**Assignment**:
Extract the lines from the first one in the records below through the line containing "Plas y Brenin, the", keeping both ends and leaving out any pictures.

**Data extract**:
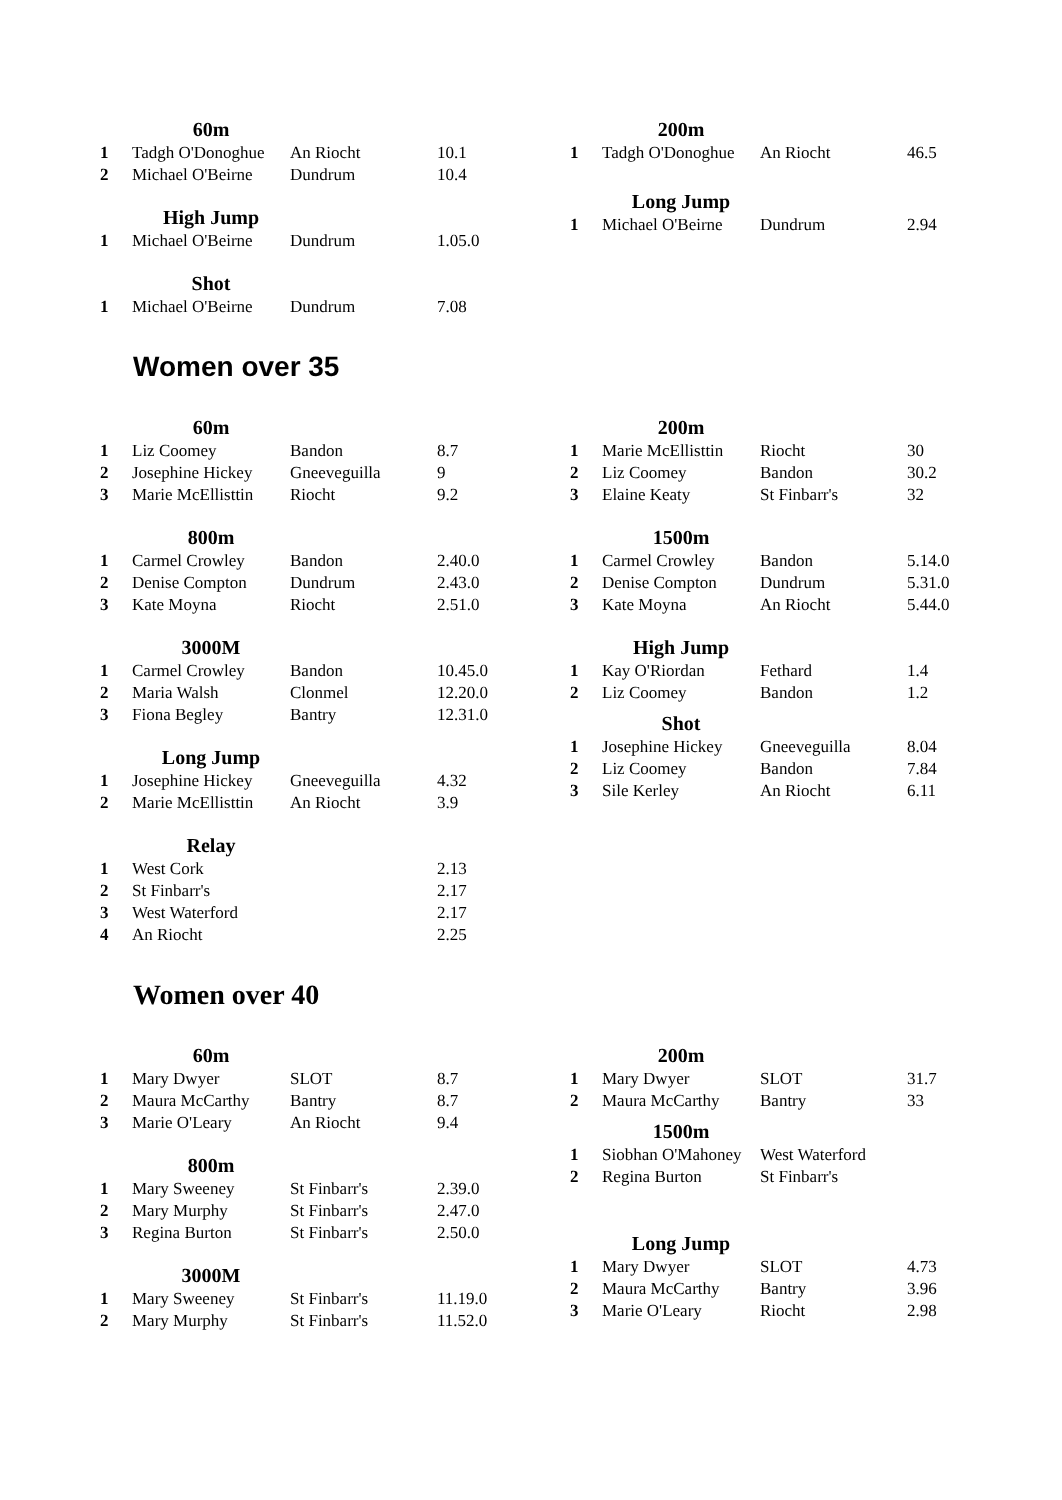| | 60m | | |
| 1 | Tadgh O'Donoghue | An Riocht | 10.1 |
| 2 | Michael O'Beirne | Dundrum | 10.4 |
| | High Jump | | |
| 1 | Michael O'Beirne | Dundrum | 1.05.0 |
| | Shot | | |
| 1 | Michael O'Beirne | Dundrum | 7.08 |
| | 200m | | |
| 1 | Tadgh O'Donoghue | An Riocht | 46.5 |
| | Long Jump | | |
| 1 | Michael O'Beirne | Dundrum | 2.94 |
Women over 35
| | 60m | | |
| 1 | Liz Coomey | Bandon | 8.7 |
| 2 | Josephine Hickey | Gneeveguilla | 9 |
| 3 | Marie McEllisttin | Riocht | 9.2 |
| | 800m | | |
| 1 | Carmel Crowley | Bandon | 2.40.0 |
| 2 | Denise Compton | Dundrum | 2.43.0 |
| 3 | Kate Moyna | Riocht | 2.51.0 |
| | 3000M | | |
| 1 | Carmel Crowley | Bandon | 10.45.0 |
| 2 | Maria Walsh | Clonmel | 12.20.0 |
| 3 | Fiona Begley | Bantry | 12.31.0 |
| | Long Jump | | |
| 1 | Josephine Hickey | Gneeveguilla | 4.32 |
| 2 | Marie McEllisttin | An Riocht | 3.9 |
| | Relay | | |
| 1 | West Cork | | 2.13 |
| 2 | St Finbarr's | | 2.17 |
| 3 | West Waterford | | 2.17 |
| 4 | An Riocht | | 2.25 |
| | 200m | | |
| 1 | Marie McEllisttin | Riocht | 30 |
| 2 | Liz Coomey | Bandon | 30.2 |
| 3 | Elaine Keaty | St Finbarr's | 32 |
| | 1500m | | |
| 1 | Carmel Crowley | Bandon | 5.14.0 |
| 2 | Denise Compton | Dundrum | 5.31.0 |
| 3 | Kate Moyna | An Riocht | 5.44.0 |
| | High Jump | | |
| 1 | Kay O'Riordan | Fethard | 1.4 |
| 2 | Liz Coomey | Bandon | 1.2 |
| | Shot | | |
| 1 | Josephine Hickey | Gneeveguilla | 8.04 |
| 2 | Liz Coomey | Bandon | 7.84 |
| 3 | Sile Kerley | An Riocht | 6.11 |
Women over 40
| | 60m | | |
| 1 | Mary Dwyer | SLOT | 8.7 |
| 2 | Maura McCarthy | Bantry | 8.7 |
| 3 | Marie O'Leary | An Riocht | 9.4 |
| | 800m | | |
| 1 | Mary Sweeney | St Finbarr's | 2.39.0 |
| 2 | Mary Murphy | St Finbarr's | 2.47.0 |
| 3 | Regina Burton | St Finbarr's | 2.50.0 |
| | 3000M | | |
| 1 | Mary Sweeney | St Finbarr's | 11.19.0 |
| 2 | Mary Murphy | St Finbarr's | 11.52.0 |
| | 200m | | |
| 1 | Mary Dwyer | SLOT | 31.7 |
| 2 | Maura McCarthy | Bantry | 33 |
| | 1500m | | |
| 1 | Siobhan O'Mahoney | West Waterford | |
| 2 | Regina Burton | St Finbarr's | |
| | Long Jump | | |
| 1 | Mary Dwyer | SLOT | 4.73 |
| 2 | Maura McCarthy | Bantry | 3.96 |
| 3 | Marie O'Leary | Riocht | 2.98 |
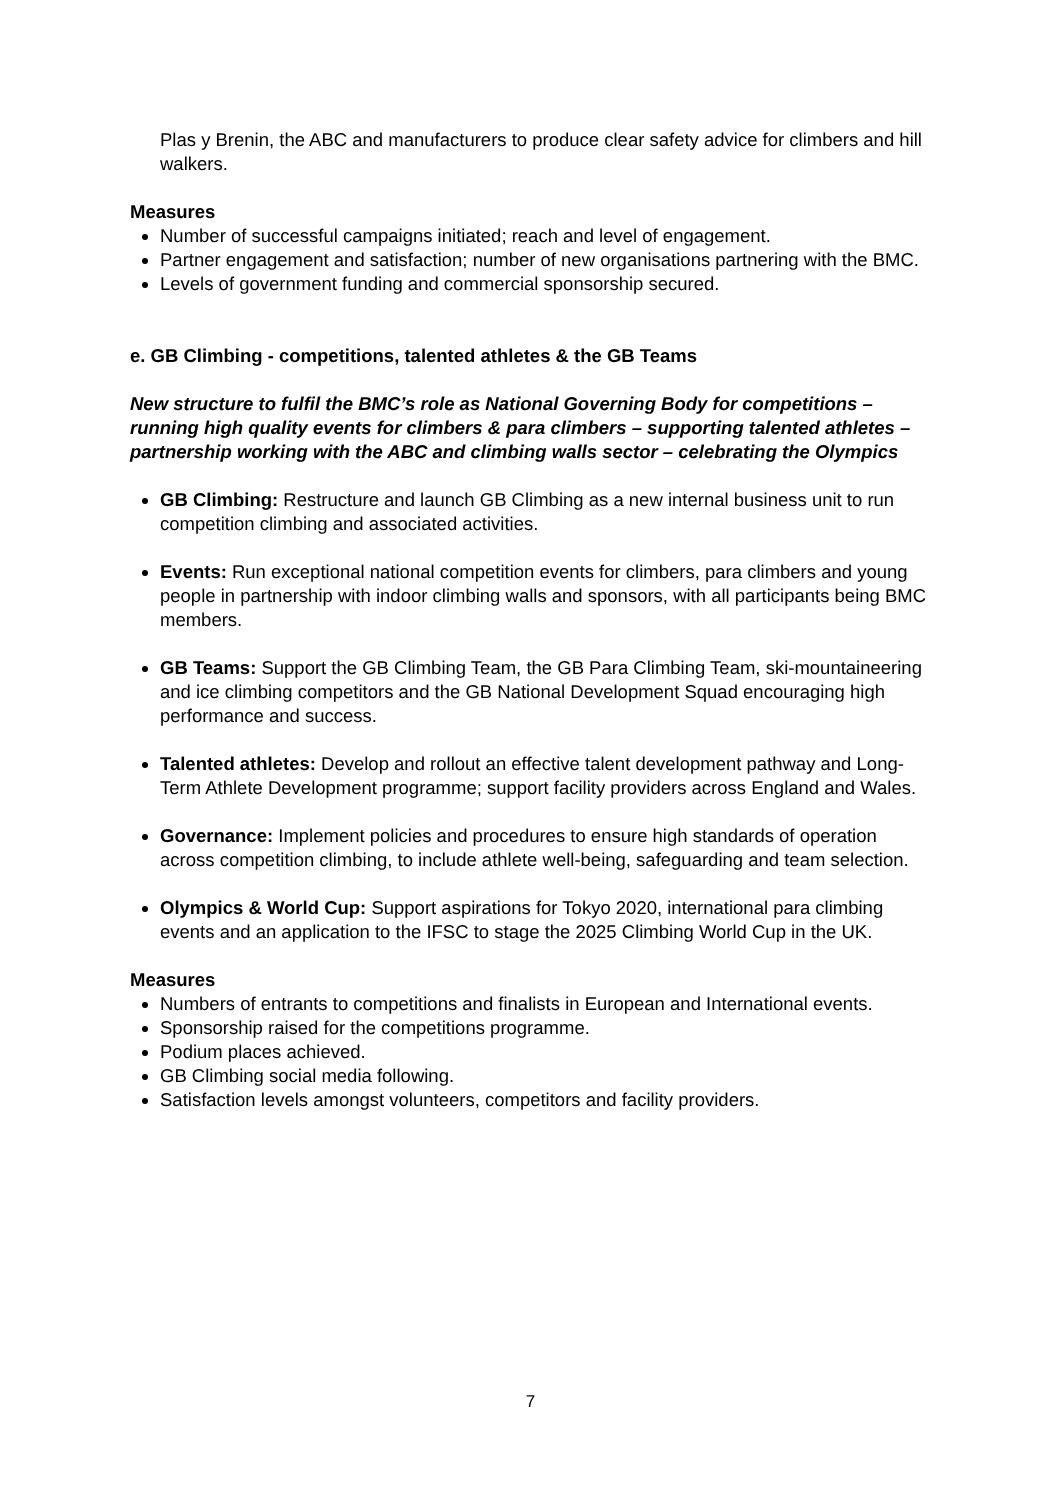Plas y Brenin, the ABC and manufacturers to produce clear safety advice for climbers and hill walkers.
Measures
Number of successful campaigns initiated; reach and level of engagement.
Partner engagement and satisfaction; number of new organisations partnering with the BMC.
Levels of government funding and commercial sponsorship secured.
e. GB Climbing - competitions, talented athletes & the GB Teams
New structure to fulfil the BMC’s role as National Governing Body for competitions – running high quality events for climbers & para climbers – supporting talented athletes – partnership working with the ABC and climbing walls sector – celebrating the Olympics
GB Climbing: Restructure and launch GB Climbing as a new internal business unit to run competition climbing and associated activities.
Events: Run exceptional national competition events for climbers, para climbers and young people in partnership with indoor climbing walls and sponsors, with all participants being BMC members.
GB Teams: Support the GB Climbing Team, the GB Para Climbing Team, ski-mountaineering and ice climbing competitors and the GB National Development Squad encouraging high performance and success.
Talented athletes: Develop and rollout an effective talent development pathway and Long-Term Athlete Development programme; support facility providers across England and Wales.
Governance: Implement policies and procedures to ensure high standards of operation across competition climbing, to include athlete well-being, safeguarding and team selection.
Olympics & World Cup: Support aspirations for Tokyo 2020, international para climbing events and an application to the IFSC to stage the 2025 Climbing World Cup in the UK.
Measures
Numbers of entrants to competitions and finalists in European and International events.
Sponsorship raised for the competitions programme.
Podium places achieved.
GB Climbing social media following.
Satisfaction levels amongst volunteers, competitors and facility providers.
7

**Response box**:
| | 60m | | |
| 1 | Tadgh O'Donoghue | An Riocht | 10.1 |
| 2 | Michael O'Beirne | Dundrum | 10.4 |
| | High Jump | | |
| 1 | Michael O'Beirne | Dundrum | 1.05.0 |
| | Shot | | |
| 1 | Michael O'Beirne | Dundrum | 7.08 |
| | 200m | | |
| 1 | Tadgh O'Donoghue | An Riocht | 46.5 |
| | Long Jump | | |
| 1 | Michael O'Beirne | Dundrum | 2.94 |
Women over 35
| | 60m | | |
| 1 | Liz Coomey | Bandon | 8.7 |
| 2 | Josephine Hickey | Gneeveguilla | 9 |
| 3 | Marie McEllisttin | Riocht | 9.2 |
| | 800m | | |
| 1 | Carmel Crowley | Bandon | 2.40.0 |
| 2 | Denise Compton | Dundrum | 2.43.0 |
| 3 | Kate Moyna | Riocht | 2.51.0 |
| | 3000M | | |
| 1 | Carmel Crowley | Bandon | 10.45.0 |
| 2 | Maria Walsh | Clonmel | 12.20.0 |
| 3 | Fiona Begley | Bantry | 12.31.0 |
| | Long Jump | | |
| 1 | Josephine Hickey | Gneeveguilla | 4.32 |
| 2 | Marie McEllisttin | An Riocht | 3.9 |
| | Relay | | |
| 1 | West Cork | | 2.13 |
| 2 | St Finbarr's | | 2.17 |
| 3 | West Waterford | | 2.17 |
| 4 | An Riocht | | 2.25 |
| | 200m | | |
| 1 | Marie McEllisttin | Riocht | 30 |
| 2 | Liz Coomey | Bandon | 30.2 |
| 3 | Elaine Keaty | St Finbarr's | 32 |
| | 1500m | | |
| 1 | Carmel Crowley | Bandon | 5.14.0 |
| 2 | Denise Compton | Dundrum | 5.31.0 |
| 3 | Kate Moyna | An Riocht | 5.44.0 |
| | High Jump | | |
| 1 | Kay O'Riordan | Fethard | 1.4 |
| 2 | Liz Coomey | Bandon | 1.2 |
| | Shot | | |
| 1 | Josephine Hickey | Gneeveguilla | 8.04 |
| 2 | Liz Coomey | Bandon | 7.84 |
| 3 | Sile Kerley | An Riocht | 6.11 |
Women over 40
| | 60m | | |
| 1 | Mary Dwyer | SLOT | 8.7 |
| 2 | Maura McCarthy | Bantry | 8.7 |
| 3 | Marie O'Leary | An Riocht | 9.4 |
| | 800m | | |
| 1 | Mary Sweeney | St Finbarr's | 2.39.0 |
| 2 | Mary Murphy | St Finbarr's | 2.47.0 |
| 3 | Regina Burton | St Finbarr's | 2.50.0 |
| | 3000M | | |
| 1 | Mary Sweeney | St Finbarr's | 11.19.0 |
| 2 | Mary Murphy | St Finbarr's | 11.52.0 |
| | 200m | | |
| 1 | Mary Dwyer | SLOT | 31.7 |
| 2 | Maura McCarthy | Bantry | 33 |
| | 1500m | | |
| 1 | Siobhan O'Mahoney | West Waterford | |
| 2 | Regina Burton | St Finbarr's | |
| | Long Jump | | |
| 1 | Mary Dwyer | SLOT | 4.73 |
| 2 | Maura McCarthy | Bantry | 3.96 |
| 3 | Marie O'Leary | Riocht | 2.98 |
Plas y Brenin, the ABC and manufacturers to produce clear safety advice for climbers and hill walkers.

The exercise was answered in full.